(Beginning of Information given)

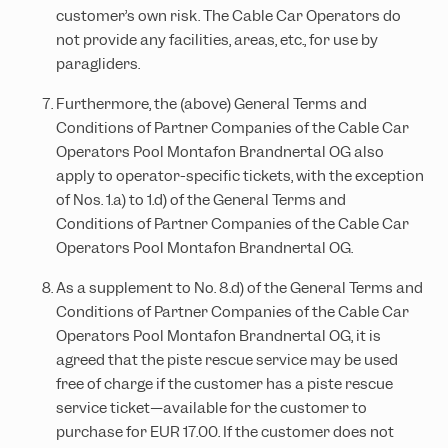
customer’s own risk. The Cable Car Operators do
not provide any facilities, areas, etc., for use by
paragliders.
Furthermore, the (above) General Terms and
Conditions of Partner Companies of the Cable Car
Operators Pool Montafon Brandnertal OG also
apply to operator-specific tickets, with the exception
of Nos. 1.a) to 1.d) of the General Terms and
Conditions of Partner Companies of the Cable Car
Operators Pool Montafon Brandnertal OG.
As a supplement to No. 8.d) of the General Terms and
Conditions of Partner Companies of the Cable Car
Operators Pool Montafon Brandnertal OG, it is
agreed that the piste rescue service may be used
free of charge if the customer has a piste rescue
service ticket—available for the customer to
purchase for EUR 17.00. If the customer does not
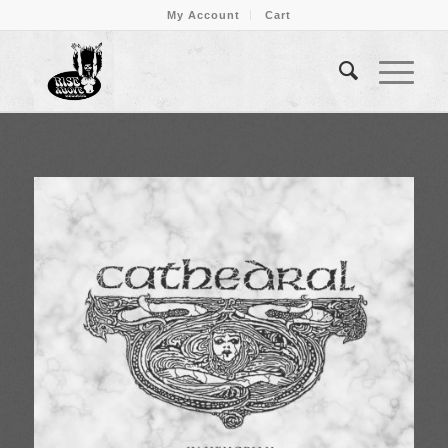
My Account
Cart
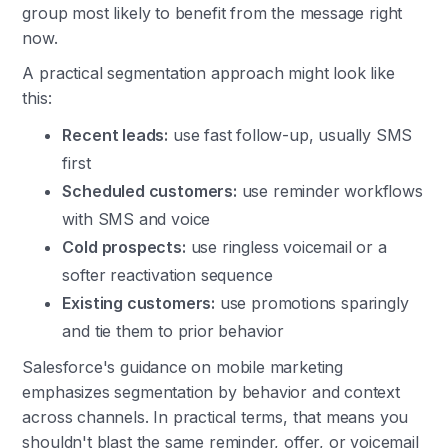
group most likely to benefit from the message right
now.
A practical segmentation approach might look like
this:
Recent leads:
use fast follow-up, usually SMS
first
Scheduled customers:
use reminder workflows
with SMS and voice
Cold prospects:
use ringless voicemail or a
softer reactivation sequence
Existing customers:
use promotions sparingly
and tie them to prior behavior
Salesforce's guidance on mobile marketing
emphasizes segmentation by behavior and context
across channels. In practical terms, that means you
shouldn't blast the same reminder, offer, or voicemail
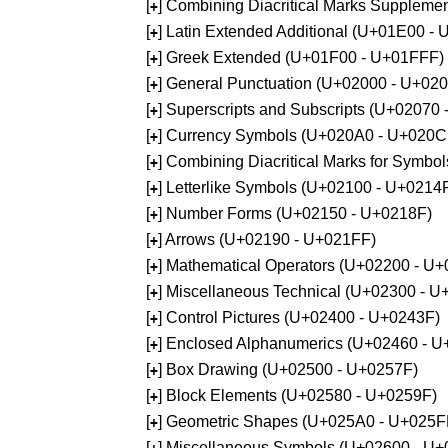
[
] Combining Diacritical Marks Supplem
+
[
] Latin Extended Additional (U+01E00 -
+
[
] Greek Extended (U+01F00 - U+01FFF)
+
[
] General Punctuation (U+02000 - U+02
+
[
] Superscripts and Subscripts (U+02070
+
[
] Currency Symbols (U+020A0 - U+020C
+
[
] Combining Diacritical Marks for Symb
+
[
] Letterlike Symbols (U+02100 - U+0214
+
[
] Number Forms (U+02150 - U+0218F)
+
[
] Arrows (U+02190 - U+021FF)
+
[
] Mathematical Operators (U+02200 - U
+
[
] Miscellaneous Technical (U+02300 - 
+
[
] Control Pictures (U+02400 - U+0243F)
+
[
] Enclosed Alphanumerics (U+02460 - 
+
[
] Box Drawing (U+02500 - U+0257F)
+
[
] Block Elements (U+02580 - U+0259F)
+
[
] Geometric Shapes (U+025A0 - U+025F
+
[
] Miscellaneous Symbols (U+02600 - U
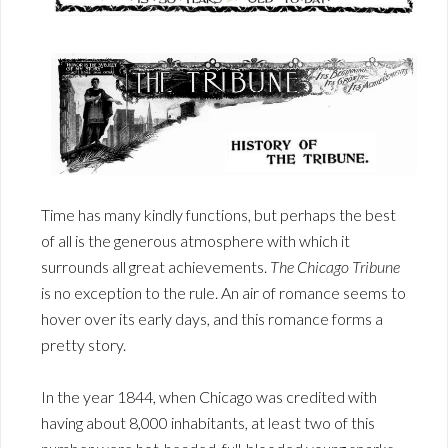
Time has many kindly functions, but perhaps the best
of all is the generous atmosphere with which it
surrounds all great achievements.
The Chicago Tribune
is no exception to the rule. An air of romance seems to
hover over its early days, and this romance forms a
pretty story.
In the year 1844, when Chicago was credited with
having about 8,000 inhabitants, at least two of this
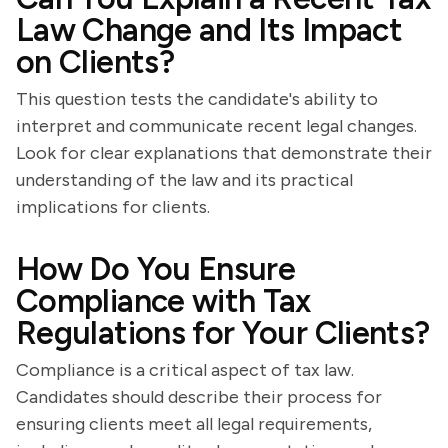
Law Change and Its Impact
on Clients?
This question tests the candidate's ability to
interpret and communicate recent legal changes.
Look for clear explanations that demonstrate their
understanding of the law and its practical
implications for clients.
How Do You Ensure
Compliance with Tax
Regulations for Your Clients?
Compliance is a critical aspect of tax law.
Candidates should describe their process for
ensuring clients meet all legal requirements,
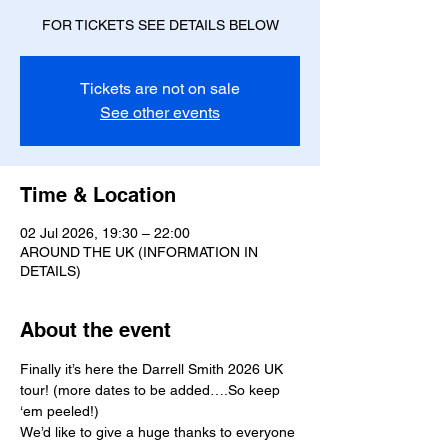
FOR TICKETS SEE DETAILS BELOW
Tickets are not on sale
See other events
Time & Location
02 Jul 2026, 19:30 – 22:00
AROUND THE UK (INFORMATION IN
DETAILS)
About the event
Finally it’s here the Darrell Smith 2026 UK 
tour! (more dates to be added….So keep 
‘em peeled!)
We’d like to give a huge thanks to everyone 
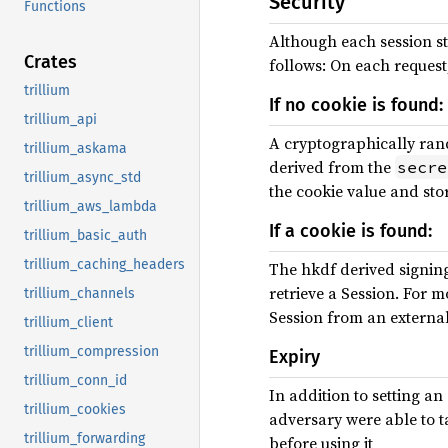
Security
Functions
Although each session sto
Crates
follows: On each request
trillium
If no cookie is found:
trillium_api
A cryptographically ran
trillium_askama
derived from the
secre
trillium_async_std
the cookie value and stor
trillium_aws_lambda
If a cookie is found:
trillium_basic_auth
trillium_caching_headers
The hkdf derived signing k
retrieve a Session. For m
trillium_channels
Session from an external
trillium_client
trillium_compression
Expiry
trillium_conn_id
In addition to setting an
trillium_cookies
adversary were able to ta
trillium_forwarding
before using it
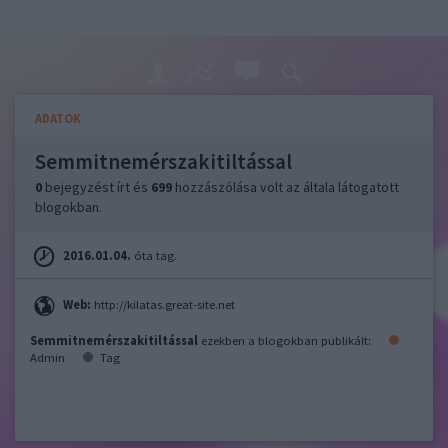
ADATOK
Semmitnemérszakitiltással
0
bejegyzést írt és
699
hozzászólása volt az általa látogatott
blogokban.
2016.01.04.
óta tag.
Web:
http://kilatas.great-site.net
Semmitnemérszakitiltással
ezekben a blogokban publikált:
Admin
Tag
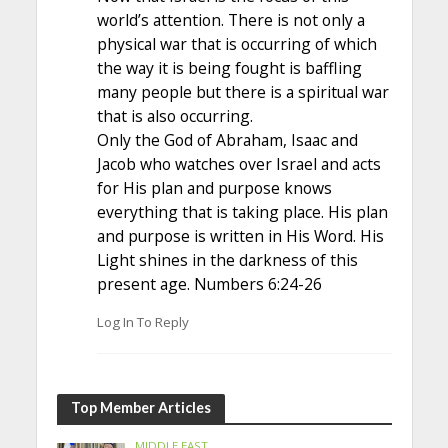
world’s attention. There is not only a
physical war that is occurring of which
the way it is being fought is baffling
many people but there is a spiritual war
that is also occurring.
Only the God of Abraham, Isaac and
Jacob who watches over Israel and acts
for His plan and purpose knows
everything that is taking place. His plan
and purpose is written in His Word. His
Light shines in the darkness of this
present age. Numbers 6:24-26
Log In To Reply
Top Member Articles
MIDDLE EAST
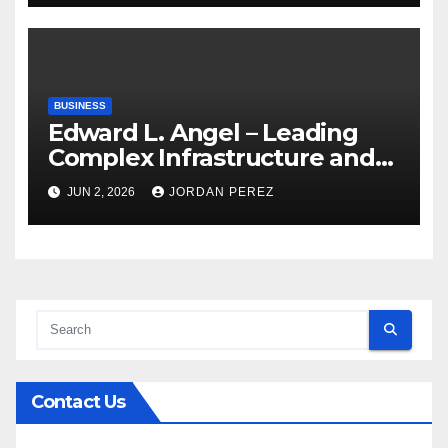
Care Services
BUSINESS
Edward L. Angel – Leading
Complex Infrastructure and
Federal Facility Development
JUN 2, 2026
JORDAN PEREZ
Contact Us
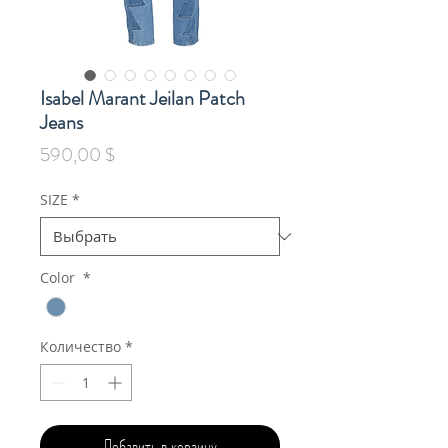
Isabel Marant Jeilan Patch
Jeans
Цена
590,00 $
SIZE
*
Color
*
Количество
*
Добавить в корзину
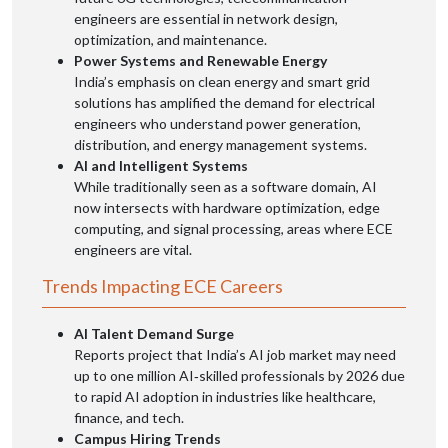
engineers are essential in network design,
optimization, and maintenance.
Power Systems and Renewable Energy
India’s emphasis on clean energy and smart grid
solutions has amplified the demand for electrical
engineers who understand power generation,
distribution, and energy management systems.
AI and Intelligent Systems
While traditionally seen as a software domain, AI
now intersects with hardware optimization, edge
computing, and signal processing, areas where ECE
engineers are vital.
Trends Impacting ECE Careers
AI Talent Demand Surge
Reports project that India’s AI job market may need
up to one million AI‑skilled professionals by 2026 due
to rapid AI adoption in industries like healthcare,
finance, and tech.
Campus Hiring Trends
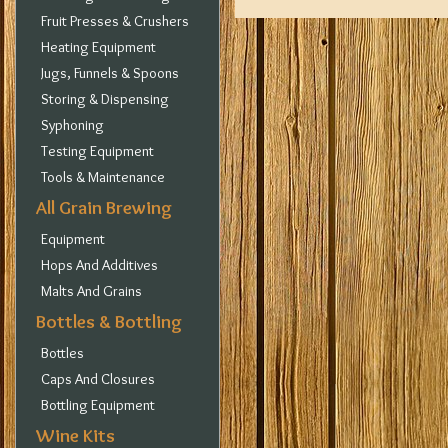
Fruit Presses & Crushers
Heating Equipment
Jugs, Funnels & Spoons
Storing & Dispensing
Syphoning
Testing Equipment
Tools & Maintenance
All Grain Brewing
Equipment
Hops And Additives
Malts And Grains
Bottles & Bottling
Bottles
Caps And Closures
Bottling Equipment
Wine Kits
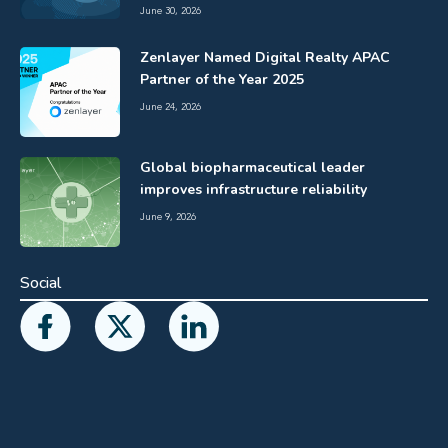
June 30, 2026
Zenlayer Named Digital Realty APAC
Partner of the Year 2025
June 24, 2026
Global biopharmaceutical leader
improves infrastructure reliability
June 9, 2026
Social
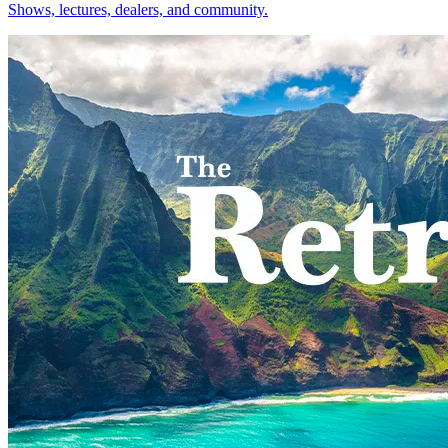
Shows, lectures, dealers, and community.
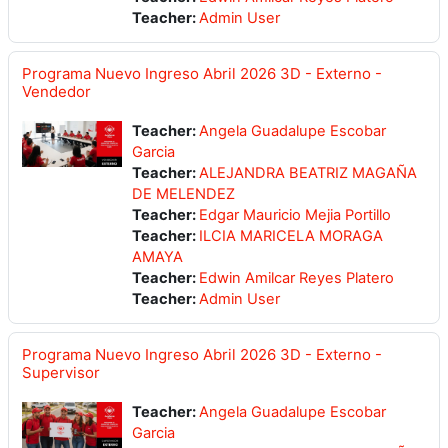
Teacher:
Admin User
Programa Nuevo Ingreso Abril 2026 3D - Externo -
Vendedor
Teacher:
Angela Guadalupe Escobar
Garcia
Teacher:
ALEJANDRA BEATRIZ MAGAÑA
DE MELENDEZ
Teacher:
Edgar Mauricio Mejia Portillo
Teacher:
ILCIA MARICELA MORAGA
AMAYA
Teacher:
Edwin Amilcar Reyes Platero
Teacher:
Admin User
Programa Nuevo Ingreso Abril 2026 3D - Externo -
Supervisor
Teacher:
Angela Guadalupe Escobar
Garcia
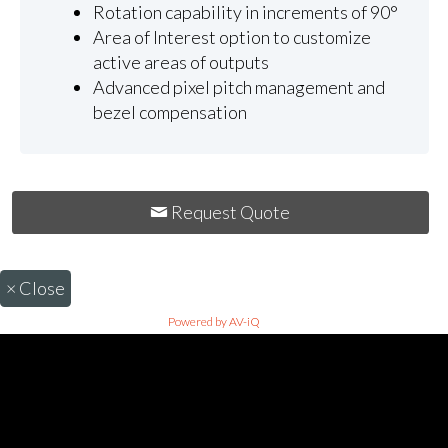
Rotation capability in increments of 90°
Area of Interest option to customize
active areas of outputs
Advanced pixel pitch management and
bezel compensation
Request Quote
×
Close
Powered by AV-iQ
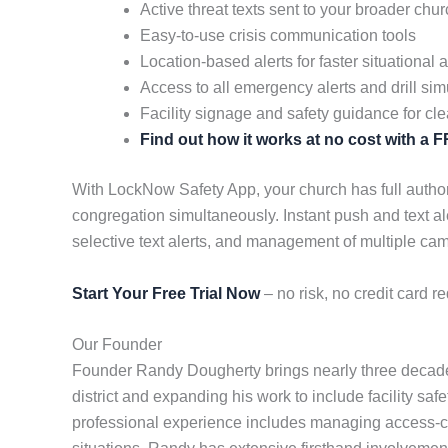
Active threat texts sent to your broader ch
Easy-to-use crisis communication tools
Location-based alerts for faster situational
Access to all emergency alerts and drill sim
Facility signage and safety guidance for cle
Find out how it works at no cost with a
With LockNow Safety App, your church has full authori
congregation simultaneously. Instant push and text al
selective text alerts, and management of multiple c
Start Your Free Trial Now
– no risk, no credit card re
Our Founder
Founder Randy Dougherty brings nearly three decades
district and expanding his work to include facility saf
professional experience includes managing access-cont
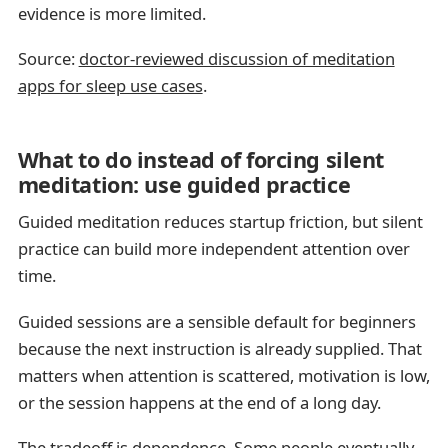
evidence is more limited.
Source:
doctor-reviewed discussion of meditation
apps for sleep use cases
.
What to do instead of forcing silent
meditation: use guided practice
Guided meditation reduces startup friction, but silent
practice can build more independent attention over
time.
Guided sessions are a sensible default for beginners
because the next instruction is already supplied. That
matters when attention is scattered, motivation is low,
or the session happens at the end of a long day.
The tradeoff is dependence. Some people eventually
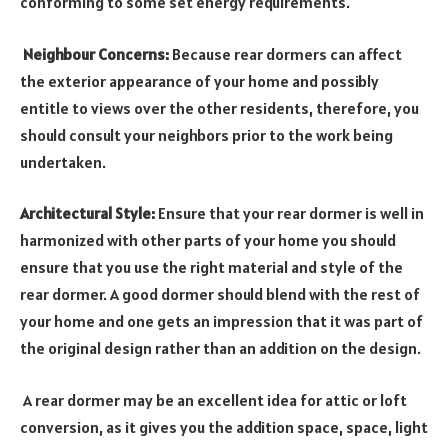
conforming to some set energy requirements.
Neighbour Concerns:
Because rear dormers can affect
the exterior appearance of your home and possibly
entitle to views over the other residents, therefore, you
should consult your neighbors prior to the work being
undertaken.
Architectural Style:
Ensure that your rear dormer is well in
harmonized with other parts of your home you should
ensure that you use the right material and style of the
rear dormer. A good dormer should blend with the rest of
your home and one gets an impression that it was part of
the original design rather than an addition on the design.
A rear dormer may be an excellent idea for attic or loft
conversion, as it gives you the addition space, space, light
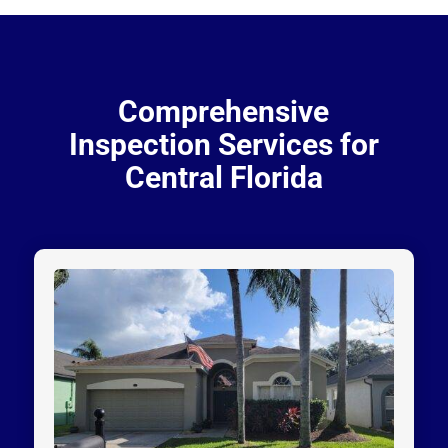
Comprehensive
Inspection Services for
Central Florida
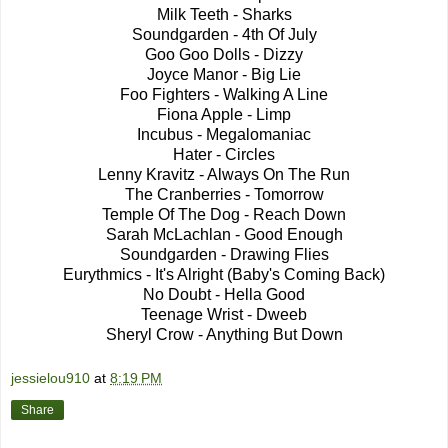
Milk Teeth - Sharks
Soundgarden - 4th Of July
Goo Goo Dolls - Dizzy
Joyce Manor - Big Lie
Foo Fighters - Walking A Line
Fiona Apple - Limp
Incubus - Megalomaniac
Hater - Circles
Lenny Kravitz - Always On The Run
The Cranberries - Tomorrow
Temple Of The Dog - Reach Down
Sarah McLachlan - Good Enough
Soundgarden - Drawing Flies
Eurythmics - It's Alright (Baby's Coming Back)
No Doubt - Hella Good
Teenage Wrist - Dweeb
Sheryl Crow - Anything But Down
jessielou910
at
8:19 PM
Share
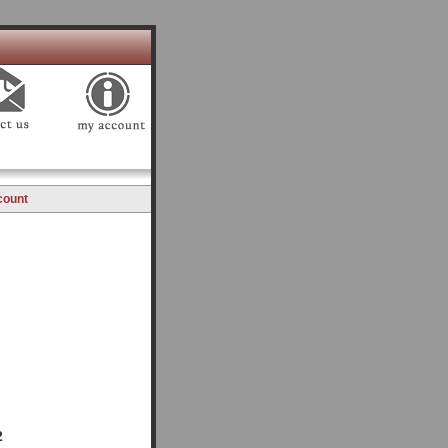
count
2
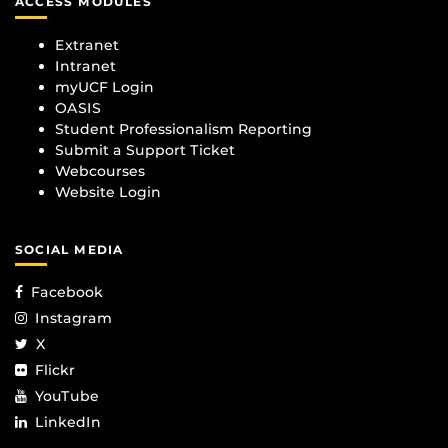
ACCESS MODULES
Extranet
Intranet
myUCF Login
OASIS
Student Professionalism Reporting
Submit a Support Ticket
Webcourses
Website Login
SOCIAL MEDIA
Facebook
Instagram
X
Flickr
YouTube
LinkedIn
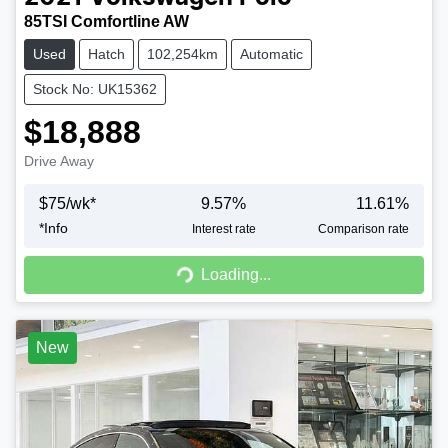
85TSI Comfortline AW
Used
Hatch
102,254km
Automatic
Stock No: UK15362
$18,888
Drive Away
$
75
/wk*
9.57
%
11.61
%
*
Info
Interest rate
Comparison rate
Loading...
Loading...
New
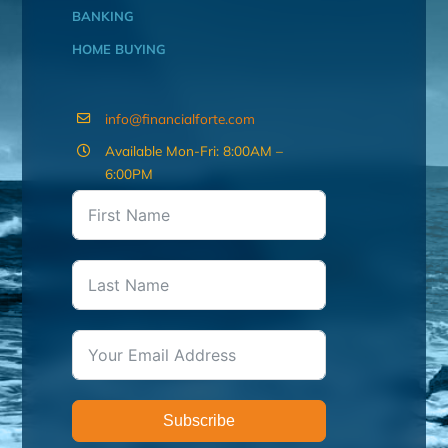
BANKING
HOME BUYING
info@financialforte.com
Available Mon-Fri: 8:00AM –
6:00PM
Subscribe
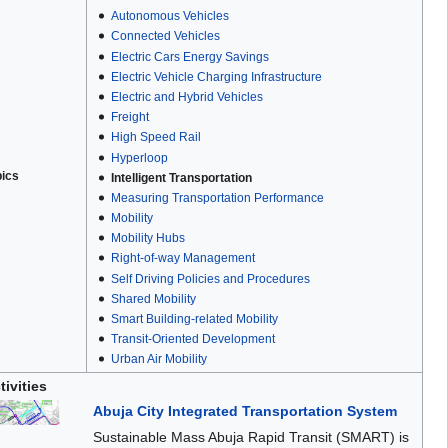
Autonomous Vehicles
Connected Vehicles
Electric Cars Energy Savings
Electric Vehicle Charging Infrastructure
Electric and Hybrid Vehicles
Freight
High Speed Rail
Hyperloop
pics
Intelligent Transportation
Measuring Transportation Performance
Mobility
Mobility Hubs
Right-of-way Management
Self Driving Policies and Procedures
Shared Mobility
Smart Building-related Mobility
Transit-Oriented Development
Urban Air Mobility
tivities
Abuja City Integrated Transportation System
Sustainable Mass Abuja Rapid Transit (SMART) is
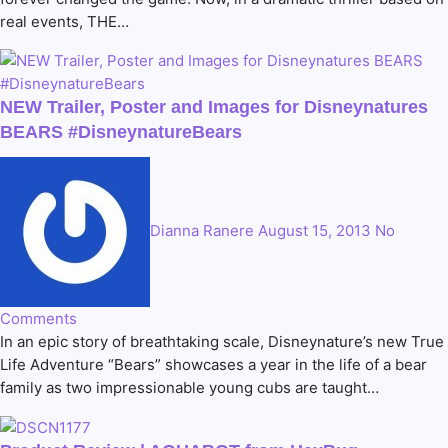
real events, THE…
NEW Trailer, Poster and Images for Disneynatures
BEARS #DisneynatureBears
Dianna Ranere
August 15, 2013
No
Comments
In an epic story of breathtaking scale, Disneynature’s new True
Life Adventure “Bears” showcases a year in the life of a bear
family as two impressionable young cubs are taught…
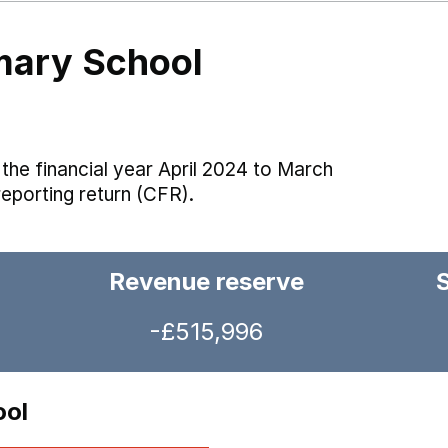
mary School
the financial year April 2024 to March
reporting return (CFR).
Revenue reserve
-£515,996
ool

(End of Information given)

Goal of the exercise:
Give everything from the line containing "Care Services" down to the line containing "Campus Hiring Trends", both included, as a numbered list. Skip blank lines and leave the pictures out.

Answer to this exercise:
1. Care Services
2. BUSINESS
3. Edward L. Angel – Leading
4. Complex Infrastructure and
5. Federal Facility Development
6. JUN 2, 2026
7. JORDAN PEREZ
8. Contact Us
9. Isabel Marant Jeilan Patch
10. Jeans
11. Цена
12. 590,00 $
13. SIZE
14. *
15. Color
16. *
17. Количество
18. *
19. Добавить в корзину
20. engineers are essential in network design,
21. optimization, and maintenance.
22. Power Systems and Renewable Energy
23. India’s emphasis on clean energy and smart grid
24. solutions has amplified the demand for electrical
25. engineers who understand power generation,
26. distribution, and energy management systems.
27. AI and Intelligent Systems
28. While traditionally seen as a software domain, AI
29. now intersects with hardware optimization, edge
30. computing, and signal processing, areas where ECE
31. engineers are vital.
32. Trends Impacting ECE Careers
33. AI Talent Demand Surge
34. Reports project that India’s AI job market may need
35. up to one million AI‑skilled professionals by 2026 due
36. to rapid AI adoption in industries like healthcare,
37. finance, and tech.
38. Campus Hiring Trends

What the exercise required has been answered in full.